**Complete the following**
- a) In the Bob Dylan birthday thread, what is the title of Wolfgang Niedecken's album of Dylan covers?
- b) Return the passage of the Bob Dylan birthday thread from "Yes, I'm a Dylan" up to and including "(Mar 1, 2009)", word for word.
──────── Text excerpt
# Happy Birthday Bob Dylan



## sospiro (Apr 3, 2010)

70 today






Any Dylan fans here?

Love all his stuff up to _Desire_ then I just sort of went off him.


----------



## jhar26 (Jul 6, 2008)

Yes, I'm a Dylan fan. I think he's still doing great, Annie. A lot of his work of the last dozen years or so is as great (or close anyway) as his material of the 60's and 70's. 

Happy Birthday Bob!


----------



## Aramis (Mar 1, 2009)

I like him when he's not too country/rock/pop-like. Blood on the Tracks and earlier albums up to, uhm, Highway 61 is what I prefer.


----------



## Art Rock (Nov 28, 2009)

From my blog entry just now:

Today Robert Allen Zimmerman, better known as Bob Dylan, turns 70. Although I don't particularly care for his voice, there is no denying that he wrote some terrific songs - especially when covered by others. By far the best interpretation of his work is also one of the most unlikely: a complete album (Leopardenfell, 1996) by BAP singer Wolfgang Niedecken. Seventeen covers of Bob Dylan songs, translated into German, or to be more precise, into Koellsch, the dialect of the city of Cologne. Niedecken is the singer of BAP, my favourite German band. He achieves the impossible on this album: he makes you forget that these are Dylan songs (even though he takes some of the most famous ones like A hard rain's a gonna fall and Mighty Quinn) and makes them sound like his own work. Absolutely brilliant is his version of It's all over now, baby blue, which translated becomes Jeder's manchmol einsam, net nur du (Everyone is sometimes lonely, not just you). Sandwiched between some of the best sax playing this side of Baker Street, this sensitive ballad unfolds to great effect. A simple video, but worth playing just to explore this beautiful music. Happy birthday Bob!
────────────────
──────── Stored data
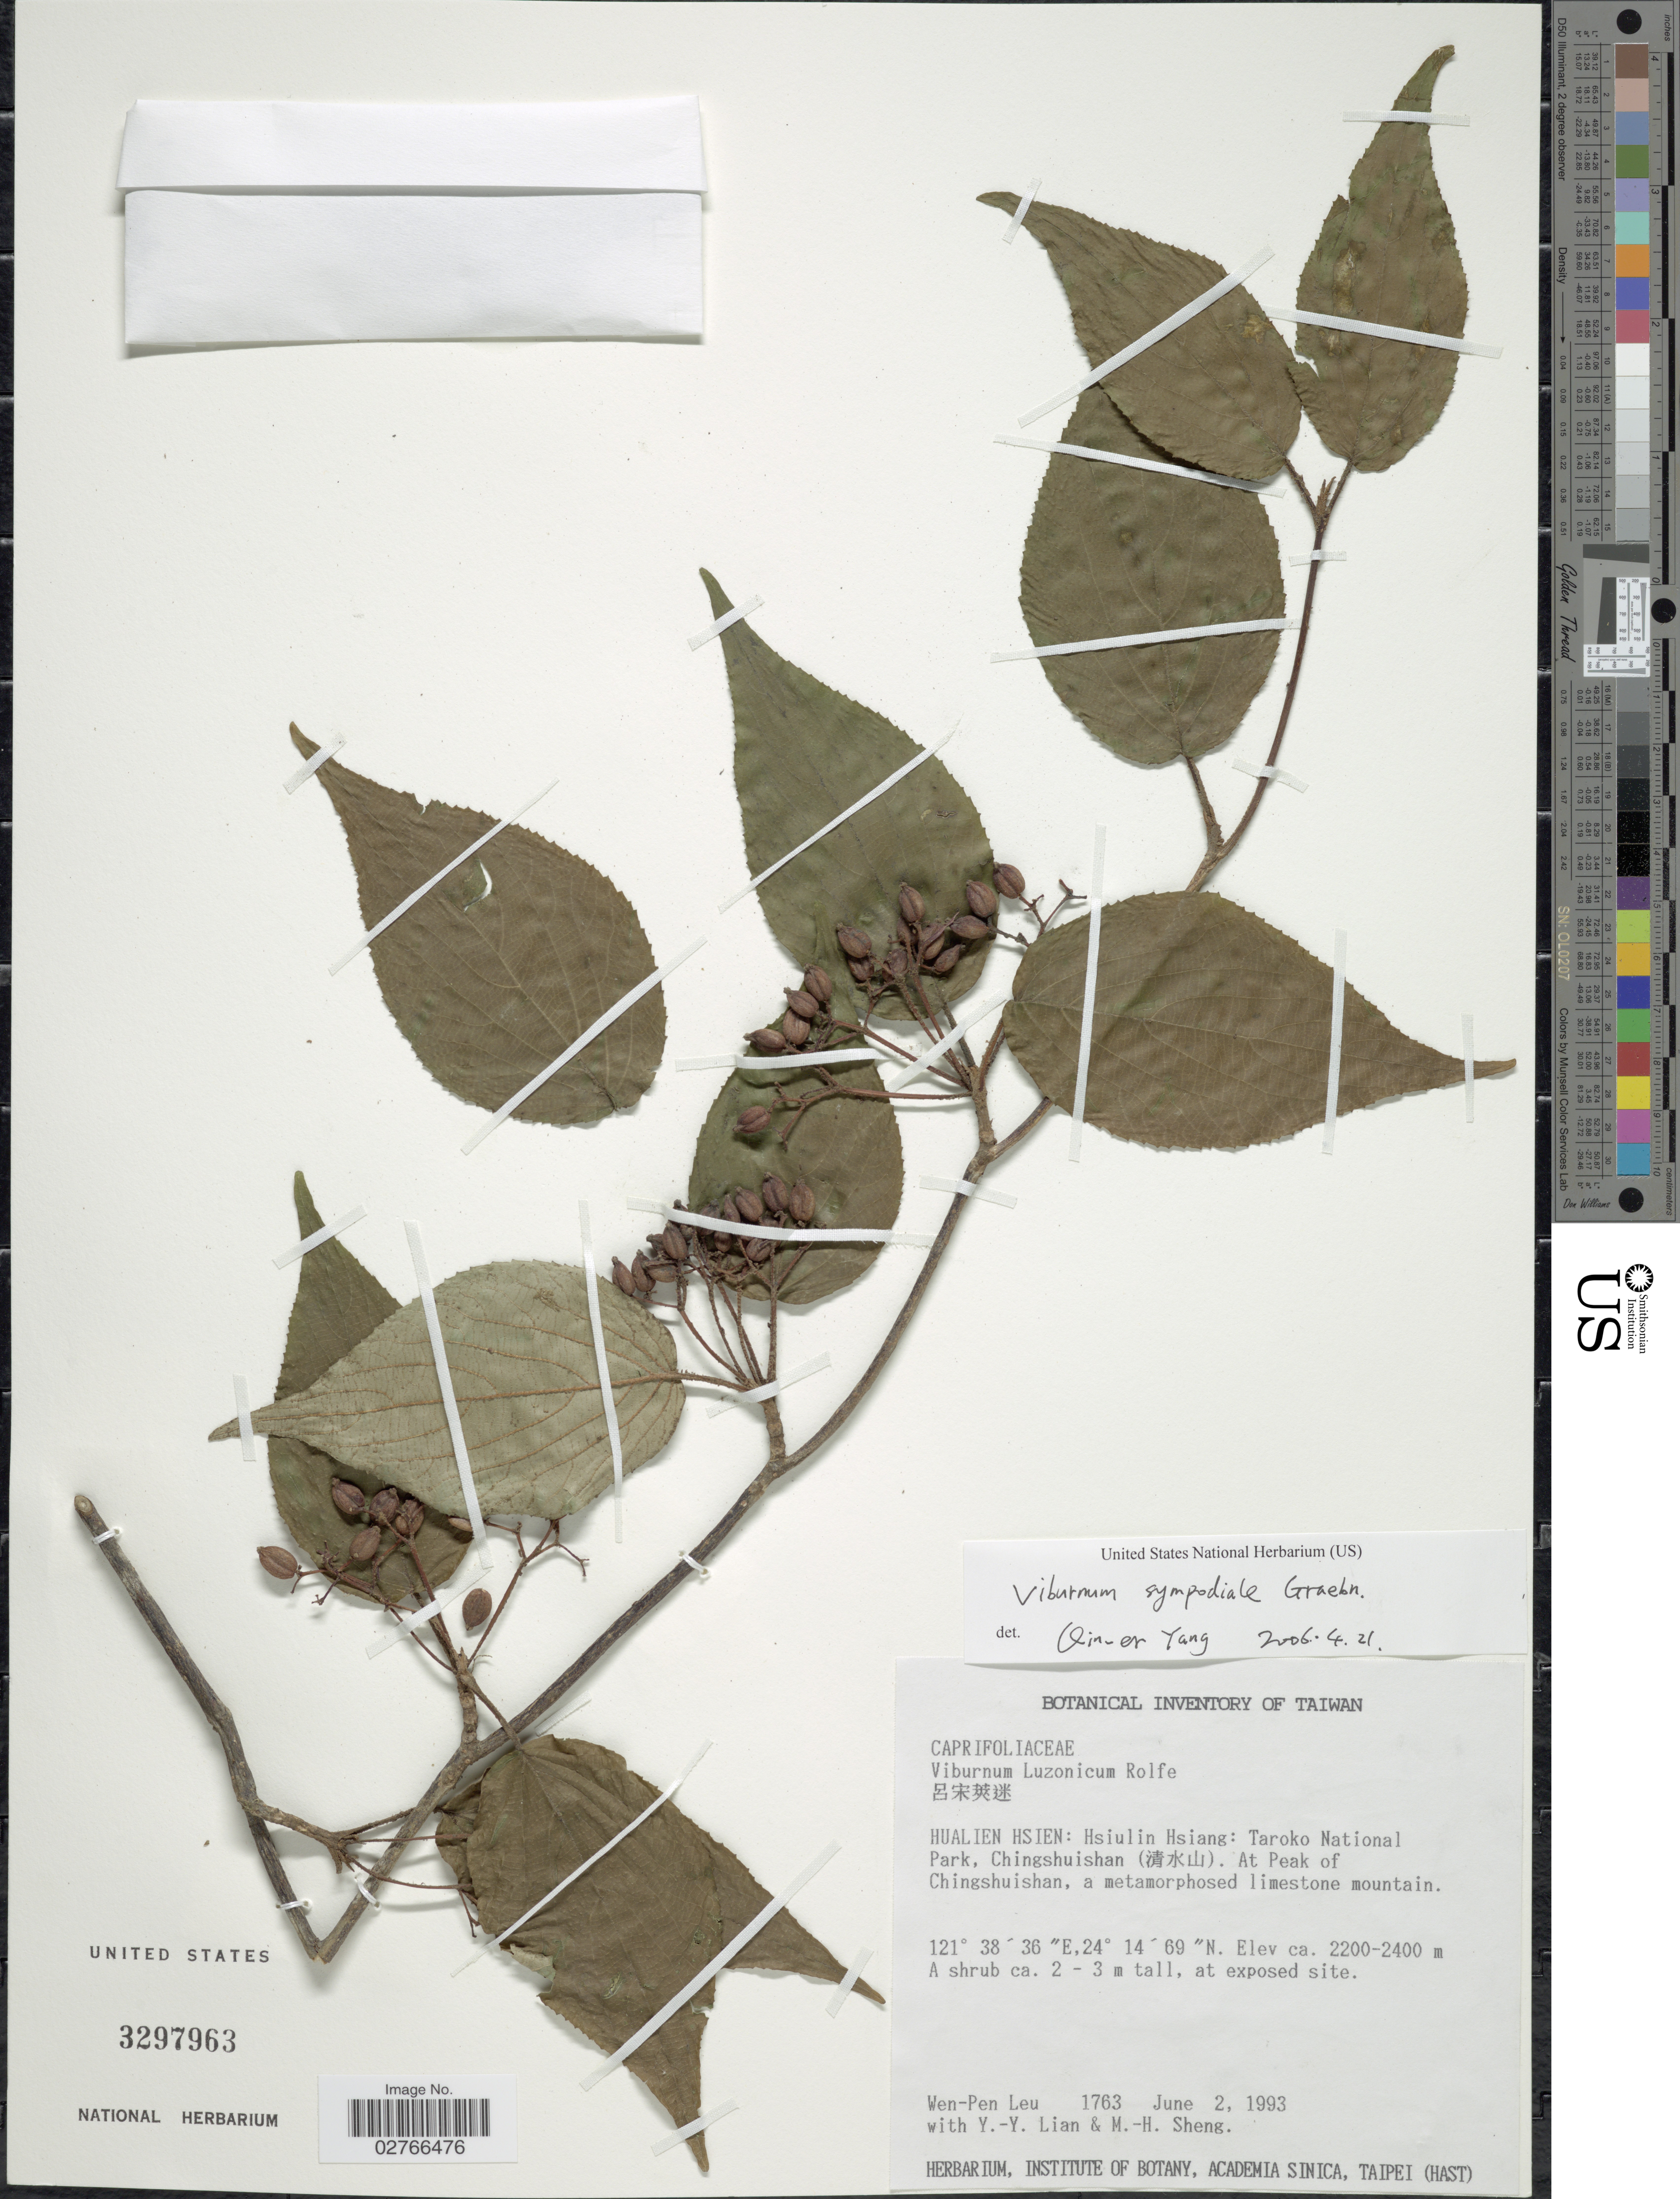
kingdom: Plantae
────────────────
**Responses**
- a) Leopardenfell

- b)
Yes, I'm a Dylan fan. I think he's still doing great, Annie. A lot of his work of the last dozen years or so is as great (or close anyway) as his material of the 60's and 70's. 

Happy Birthday Bob!


----------



## Aramis (Mar 1, 2009)